[Redgauntlet by Sir Walter Scott]@TWC D-Link book
Redgauntlet

CHAPTER XI
9/21

And so, just when we came on the edge of this Beef-stand of the Johnstones, I slipped out my hand from the handcuff, cried to Harry Gauntlet, 'Follow me!'-- whisked under the belly of the dragoon horse--flung my plaid round me with the speed of lightning--threw myself on my side, for there was no keeping my feet, and down the brae hurled I, over heather and fern, and blackberries, like a barrel down Chalmer's Close, in Auld Reekie.
G--, sir, I never could help laughing when I think how the scoundrel redcoats must have been bumbazed; for the mist being, as I said, thick, they had little notion, I take it, that they were on the verge of such a dilemma.

I was half way down--for rowing is faster wark than rinning--ere they could get at their arms; and then it was flash, flash, flash--rap, rap, rap--from the edge of the road; but my head was too jumbled to think anything either of that or the hard knocks I got among the stones.

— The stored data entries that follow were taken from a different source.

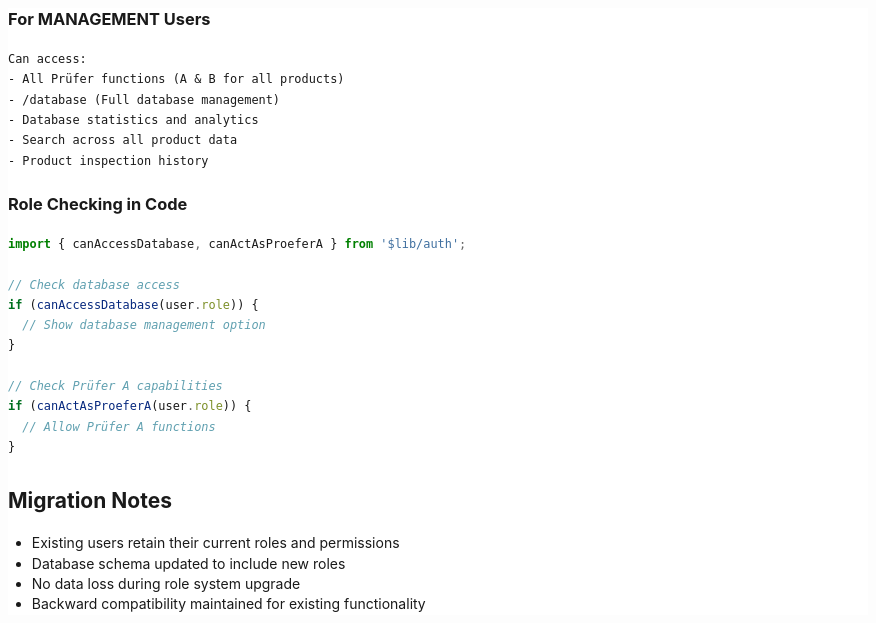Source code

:### For MANAGEMENT Users
```
Can access:
- All Prüfer functions (A & B for all products)
- /database (Full database management)
- Database statistics and analytics
- Search across all product data
- Product inspection history
```

### Role Checking in Code
```typescript
import { canAccessDatabase, canActAsProeferA } from '$lib/auth';

// Check database access
if (canAccessDatabase(user.role)) {
  // Show database management option
}

// Check Prüfer A capabilities  
if (canActAsProeferA(user.role)) {
  // Allow Prüfer A functions
}
```

## Migration Notes

- Existing users retain their current roles and permissions
- Database schema updated to include new roles
- No data loss during role system upgrade
- Backward compatibility maintained for existing functionality

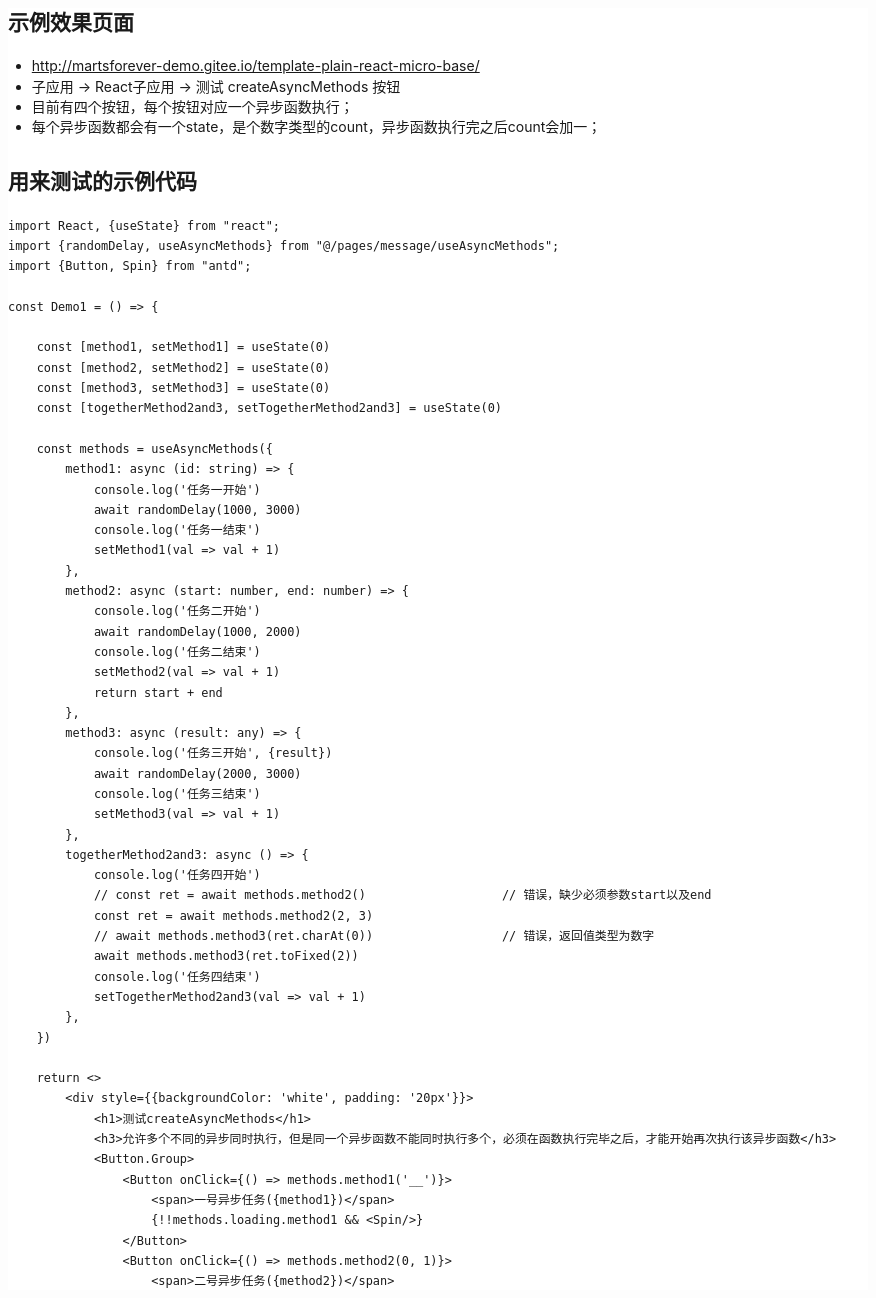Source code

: ## 示例效果页面

- http://martsforever-demo.gitee.io/template-plain-react-micro-base/
- 子应用 -> React子应用 -> 测试 createAsyncMethods 按钮
- 目前有四个按钮，每个按钮对应一个异步函数执行；
- 每个异步函数都会有一个state，是个数字类型的count，异步函数执行完之后count会加一；

## 用来测试的示例代码

```tsx
import React, {useState} from "react";
import {randomDelay, useAsyncMethods} from "@/pages/message/useAsyncMethods";
import {Button, Spin} from "antd";

const Demo1 = () => {

    const [method1, setMethod1] = useState(0)
    const [method2, setMethod2] = useState(0)
    const [method3, setMethod3] = useState(0)
    const [togetherMethod2and3, setTogetherMethod2and3] = useState(0)

    const methods = useAsyncMethods({
        method1: async (id: string) => {
            console.log('任务一开始')
            await randomDelay(1000, 3000)
            console.log('任务一结束')
            setMethod1(val => val + 1)
        },
        method2: async (start: number, end: number) => {
            console.log('任务二开始')
            await randomDelay(1000, 2000)
            console.log('任务二结束')
            setMethod2(val => val + 1)
            return start + end
        },
        method3: async (result: any) => {
            console.log('任务三开始', {result})
            await randomDelay(2000, 3000)
            console.log('任务三结束')
            setMethod3(val => val + 1)
        },
        togetherMethod2and3: async () => {
            console.log('任务四开始')
            // const ret = await methods.method2()                   // 错误，缺少必须参数start以及end
            const ret = await methods.method2(2, 3)
            // await methods.method3(ret.charAt(0))                  // 错误，返回值类型为数字
            await methods.method3(ret.toFixed(2))
            console.log('任务四结束')
            setTogetherMethod2and3(val => val + 1)
        },
    })

    return <>
        <div style={{backgroundColor: 'white', padding: '20px'}}>
            <h1>测试createAsyncMethods</h1>
            <h3>允许多个不同的异步同时执行，但是同一个异步函数不能同时执行多个，必须在函数执行完毕之后，才能开始再次执行该异步函数</h3>
            <Button.Group>
                <Button onClick={() => methods.method1('__')}>
                    <span>一号异步任务({method1})</span>
                    {!!methods.loading.method1 && <Spin/>}
                </Button>
                <Button onClick={() => methods.method2(0, 1)}>
                    <span>二号异步任务({method2})</span>
```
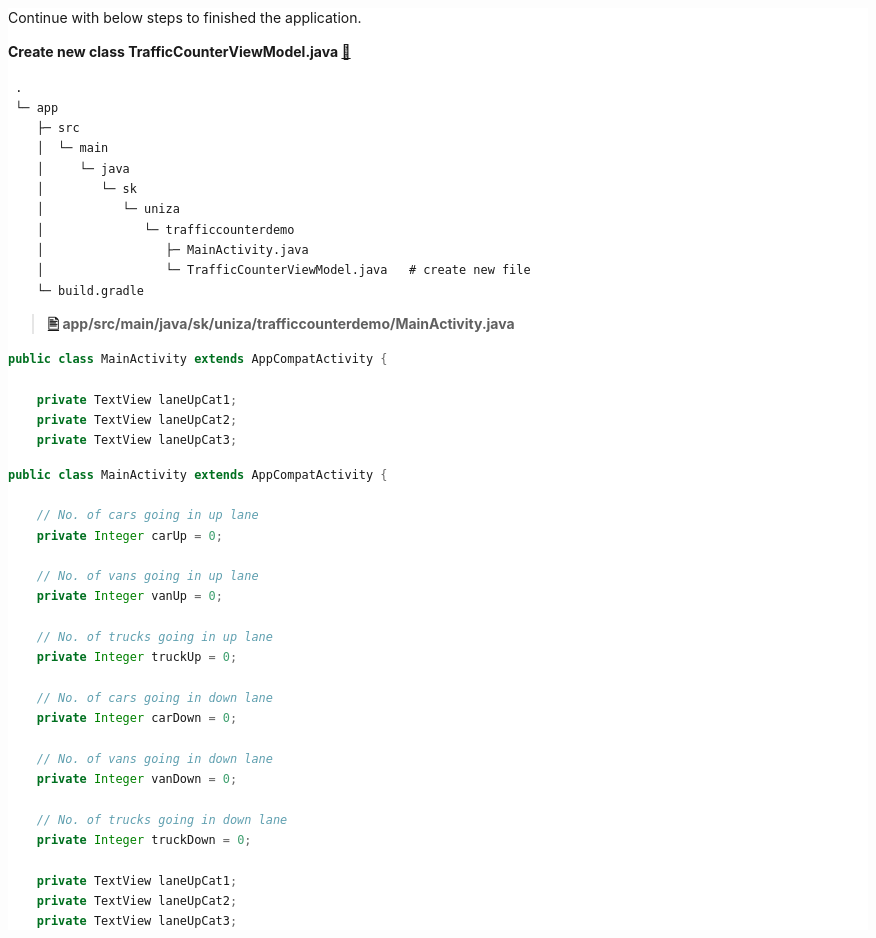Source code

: Continue with below steps to finished the application.


**Create new class TrafficCounterViewModel.java [:link:](https://github.com/hudikm/TrafficCounterDemo/commit/d98d7c1637478d61e5abdef52bda20db7c3f74f6/)**

```
 .
 └─ app
    ├─ src
    │  └─ main
    │     └─ java
    │        └─ sk
    │           └─ uniza
    │              └─ trafficcounterdemo
    │                 ├─ MainActivity.java
    │                 └─ TrafficCounterViewModel.java   # create new file
    └─ build.gradle
```





>  **[🖹](https://github.com/hudikm/TrafficCounterDemo/blob/292eb1719d3d34aac984285fd468b6b41701abe6/app/src/main/java/sk/uniza/trafficcounterdemo/MainActivity.java) app/src/main/java/sk/uniza/trafficcounterdemo/MainActivity.java**

``` java tab="New" 
public class MainActivity extends AppCompatActivity {

    private TextView laneUpCat1;
    private TextView laneUpCat2;
    private TextView laneUpCat3;

```

``` java tab="Old" hl_lines="3 4 5 6 7 8 9 10 11 12 13 14 15 16 17 18 19 20"
public class MainActivity extends AppCompatActivity {

    // No. of cars going in up lane
    private Integer carUp = 0;

    // No. of vans going in up lane
    private Integer vanUp = 0;

    // No. of trucks going in up lane
    private Integer truckUp = 0;

    // No. of cars going in down lane
    private Integer carDown = 0;

    // No. of vans going in down lane
    private Integer vanDown = 0;

    // No. of trucks going in down lane
    private Integer truckDown = 0;

    private TextView laneUpCat1;
    private TextView laneUpCat2;
    private TextView laneUpCat3;

```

I kept my senses thegither, whilk has been thought wonderful by all that ever saw the place; and I helped myself with my hands as gallantly as I could, and to the bottom I came.

There I lay for half a moment; but the thoughts of a gallows is worth all the salts and scent-bottles in the world for bringing a man to himself.

Up I sprang, like a four-year-auld colt.